> [Try it]
Your task is to show every line in the listing below that includes "output".

> [Extracted records]
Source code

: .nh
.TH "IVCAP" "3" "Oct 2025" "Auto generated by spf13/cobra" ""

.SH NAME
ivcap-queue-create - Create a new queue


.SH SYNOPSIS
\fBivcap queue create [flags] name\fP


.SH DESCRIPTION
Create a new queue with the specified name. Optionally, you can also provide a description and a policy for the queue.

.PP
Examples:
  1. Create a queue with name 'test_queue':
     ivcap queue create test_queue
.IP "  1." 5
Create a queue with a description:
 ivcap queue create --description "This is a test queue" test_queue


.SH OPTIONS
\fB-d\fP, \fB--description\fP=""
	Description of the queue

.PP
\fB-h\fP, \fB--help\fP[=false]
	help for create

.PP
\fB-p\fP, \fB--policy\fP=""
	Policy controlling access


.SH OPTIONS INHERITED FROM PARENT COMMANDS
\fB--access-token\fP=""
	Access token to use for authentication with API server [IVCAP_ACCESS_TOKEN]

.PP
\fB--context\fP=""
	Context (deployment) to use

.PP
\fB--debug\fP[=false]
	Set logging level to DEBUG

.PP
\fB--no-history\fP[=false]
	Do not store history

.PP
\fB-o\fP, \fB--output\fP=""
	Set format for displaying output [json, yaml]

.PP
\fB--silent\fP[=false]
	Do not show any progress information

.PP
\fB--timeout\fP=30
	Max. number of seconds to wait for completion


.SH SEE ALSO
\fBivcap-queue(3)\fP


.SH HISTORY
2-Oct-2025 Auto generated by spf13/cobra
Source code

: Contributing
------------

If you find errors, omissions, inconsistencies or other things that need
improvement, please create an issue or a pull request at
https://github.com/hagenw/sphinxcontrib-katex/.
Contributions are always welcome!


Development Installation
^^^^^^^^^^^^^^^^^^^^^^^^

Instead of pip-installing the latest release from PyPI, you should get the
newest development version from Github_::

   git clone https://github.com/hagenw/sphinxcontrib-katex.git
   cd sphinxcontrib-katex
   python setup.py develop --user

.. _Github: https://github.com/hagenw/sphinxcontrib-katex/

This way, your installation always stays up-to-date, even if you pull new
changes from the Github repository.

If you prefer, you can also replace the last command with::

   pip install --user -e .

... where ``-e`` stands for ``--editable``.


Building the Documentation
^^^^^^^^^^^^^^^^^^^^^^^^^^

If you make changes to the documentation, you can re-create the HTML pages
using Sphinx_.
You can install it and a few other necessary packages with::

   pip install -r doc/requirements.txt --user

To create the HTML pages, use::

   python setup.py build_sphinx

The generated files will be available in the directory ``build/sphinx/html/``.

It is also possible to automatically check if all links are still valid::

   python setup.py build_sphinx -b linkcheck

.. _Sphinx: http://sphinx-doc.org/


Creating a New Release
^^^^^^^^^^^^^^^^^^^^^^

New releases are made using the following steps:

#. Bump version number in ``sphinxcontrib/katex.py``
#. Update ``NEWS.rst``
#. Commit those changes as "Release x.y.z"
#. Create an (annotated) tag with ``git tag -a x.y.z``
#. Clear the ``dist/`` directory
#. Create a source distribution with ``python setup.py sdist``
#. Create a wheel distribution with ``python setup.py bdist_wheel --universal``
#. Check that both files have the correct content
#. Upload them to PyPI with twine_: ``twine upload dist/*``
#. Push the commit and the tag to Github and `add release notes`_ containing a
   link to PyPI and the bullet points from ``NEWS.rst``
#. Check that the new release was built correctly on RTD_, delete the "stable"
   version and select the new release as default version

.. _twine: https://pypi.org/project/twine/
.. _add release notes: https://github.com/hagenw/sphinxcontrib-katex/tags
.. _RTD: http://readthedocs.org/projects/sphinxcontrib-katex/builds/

> [Written solution]
\fB-o\fP, \fB--output\fP=""
	Set format for displaying output [json, yaml]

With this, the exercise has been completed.